Задание -
Выведите все строки данных ниже как список строк в формате JSON: каждая строка текста — отдельное значение, пустые строки пропустите. Картинки в ответ не включайте.

Фрагменты данных -
——————————

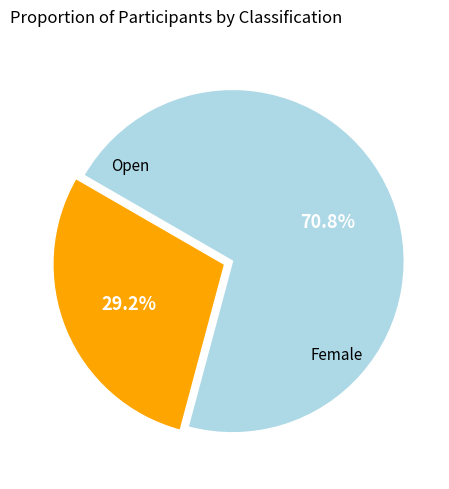

Does any single category account for the majority?

Yes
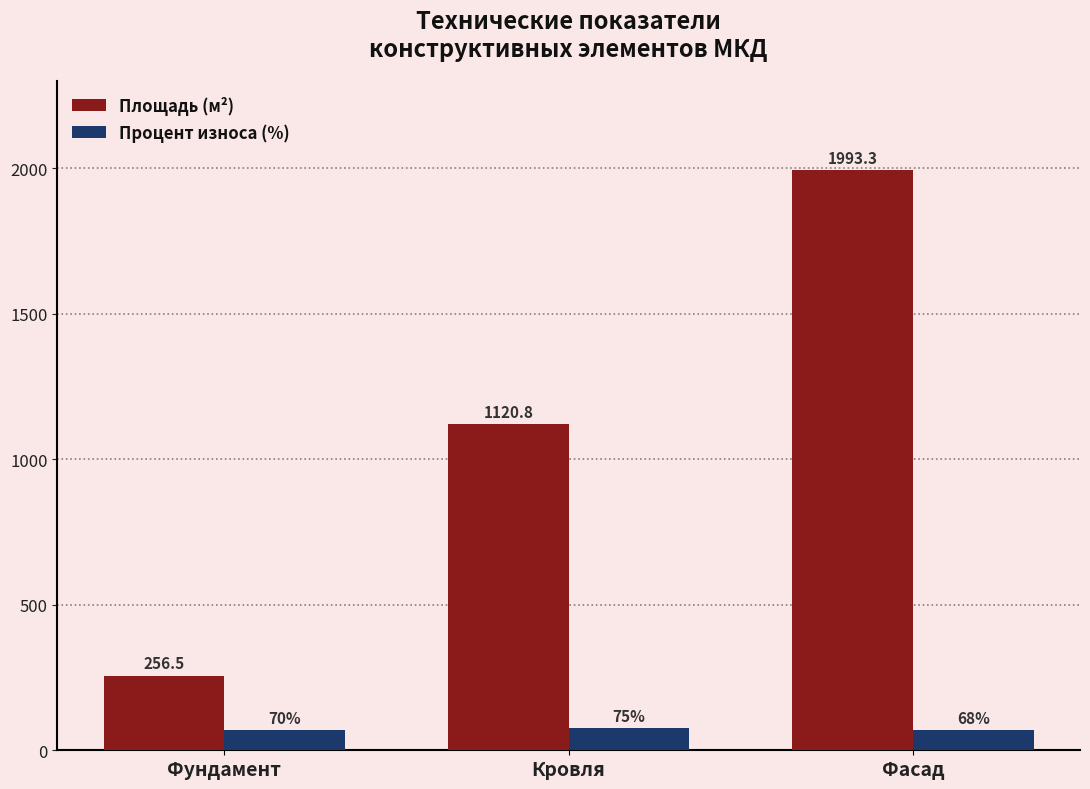

Which category has the highest value across all series?

Фасад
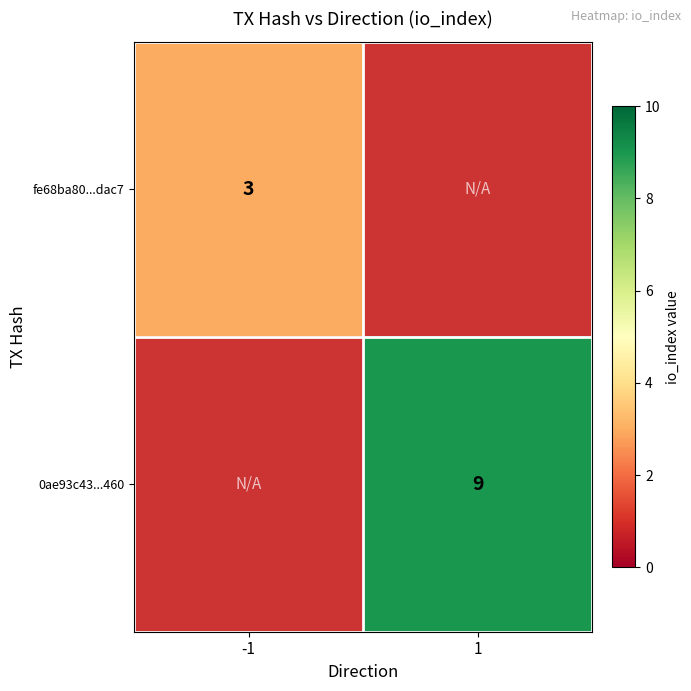

Which label corresponds to the largest value in the chart?

1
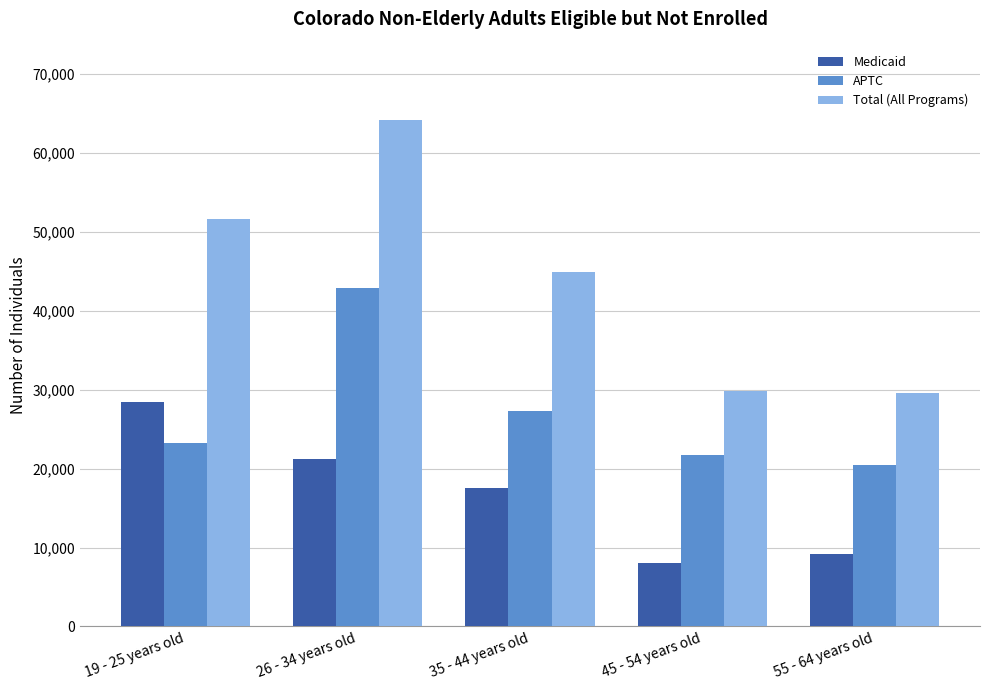

What is the total value across all series at 19 - 25 years old?

103294.8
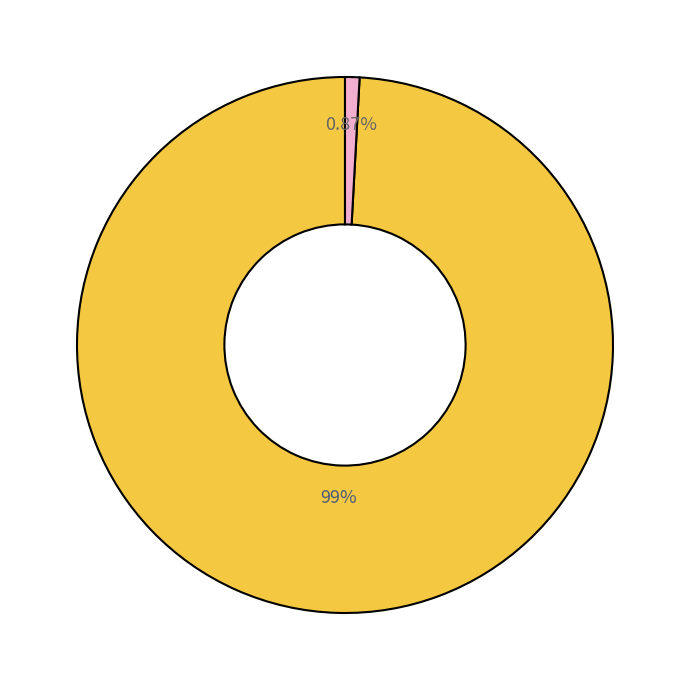

Is there any slice that represents more than half of the pie?

Yes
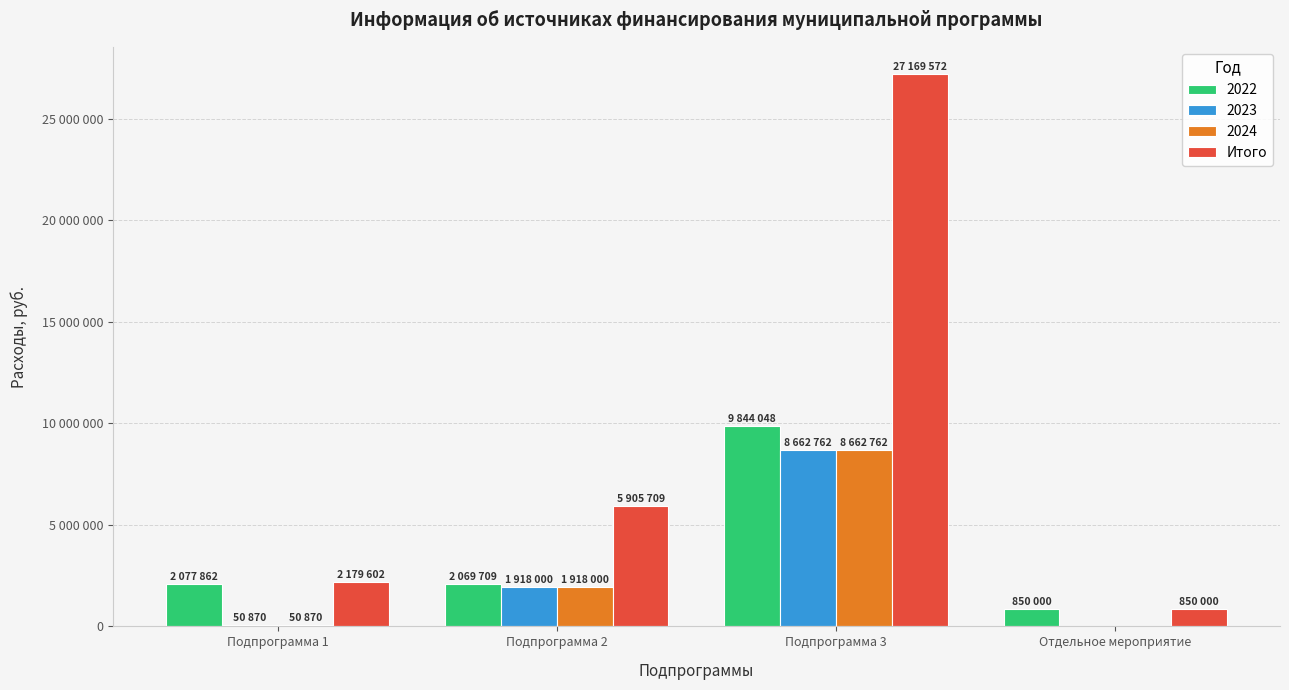

What are all the series names shown in the legend?

2022, 2023, 2024, Итого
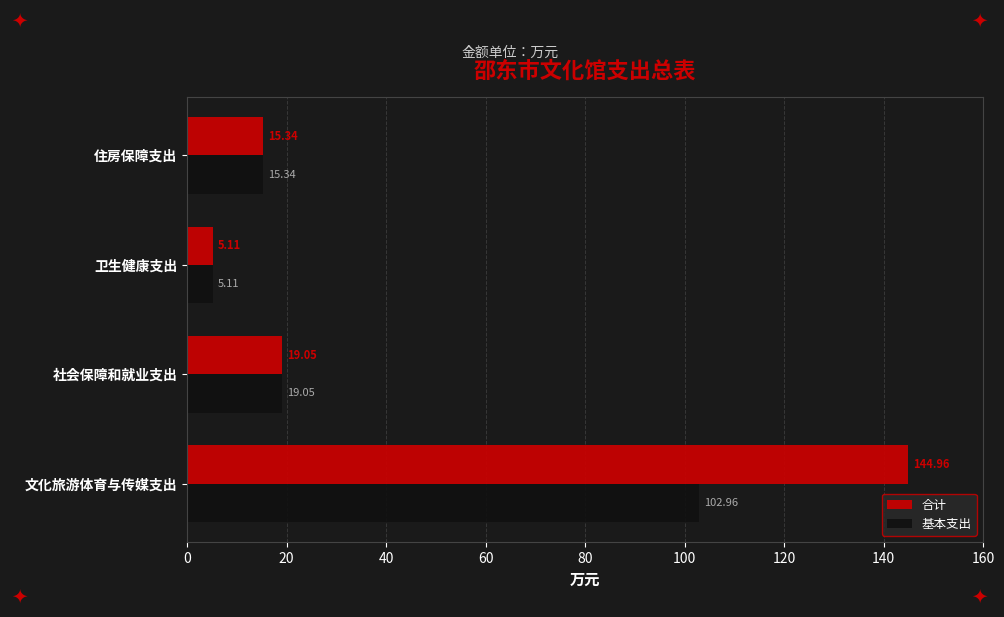

What is the sum of all 基本支出 values?

142.5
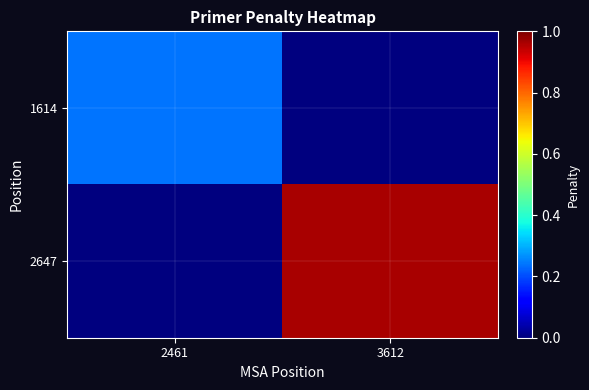

What is the difference between the highest and lowest values at 2461?

0.2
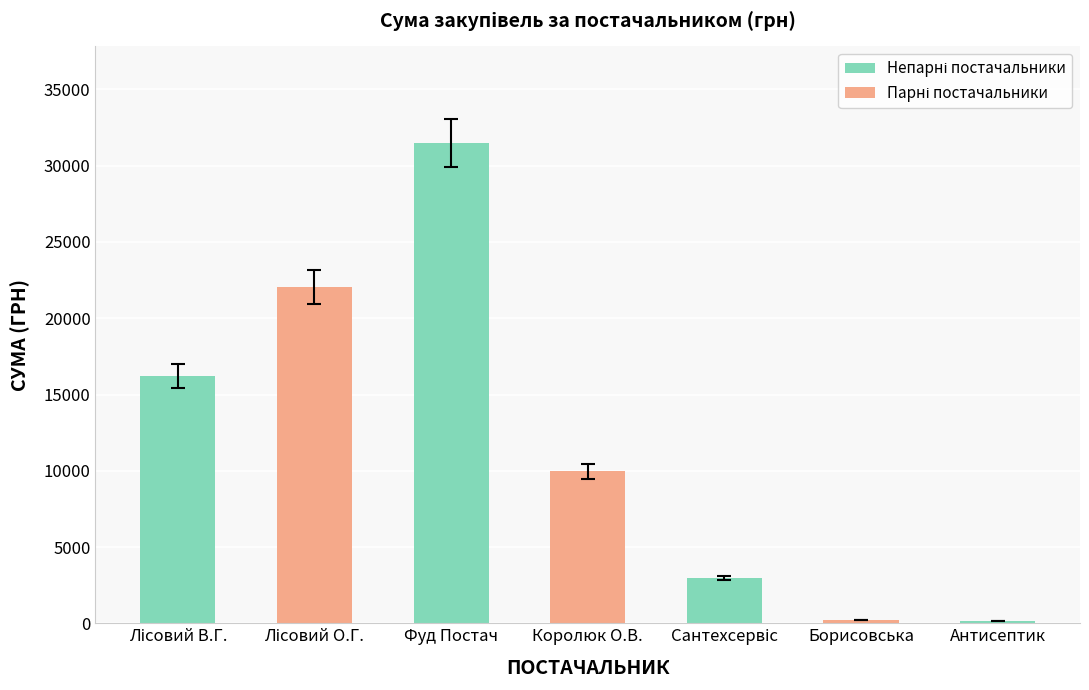

What is the value of the 5th bar from the left?

2988.0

——————————

Ответ -
[
  "Does any single category account for the majority?",
  "Yes",
  "Which category has the highest value across all series?",
  "Фасад",
  "Which label corresponds to the largest value in the chart?",
  "1",
  "What is the total value across all series at 19 - 25 years old?",
  "103294.8",
  "Is there any slice that represents more than half of the pie?",
  "Yes",
  "What are all the series names shown in the legend?",
  "2022, 2023, 2024, Итого",
  "What is the sum of all 基本支出 values?",
  "142.5",
  "What is the difference between the highest and lowest values at 2461?",
  "0.2",
  "What is the value of the 5th bar from the left?",
  "2988.0"
]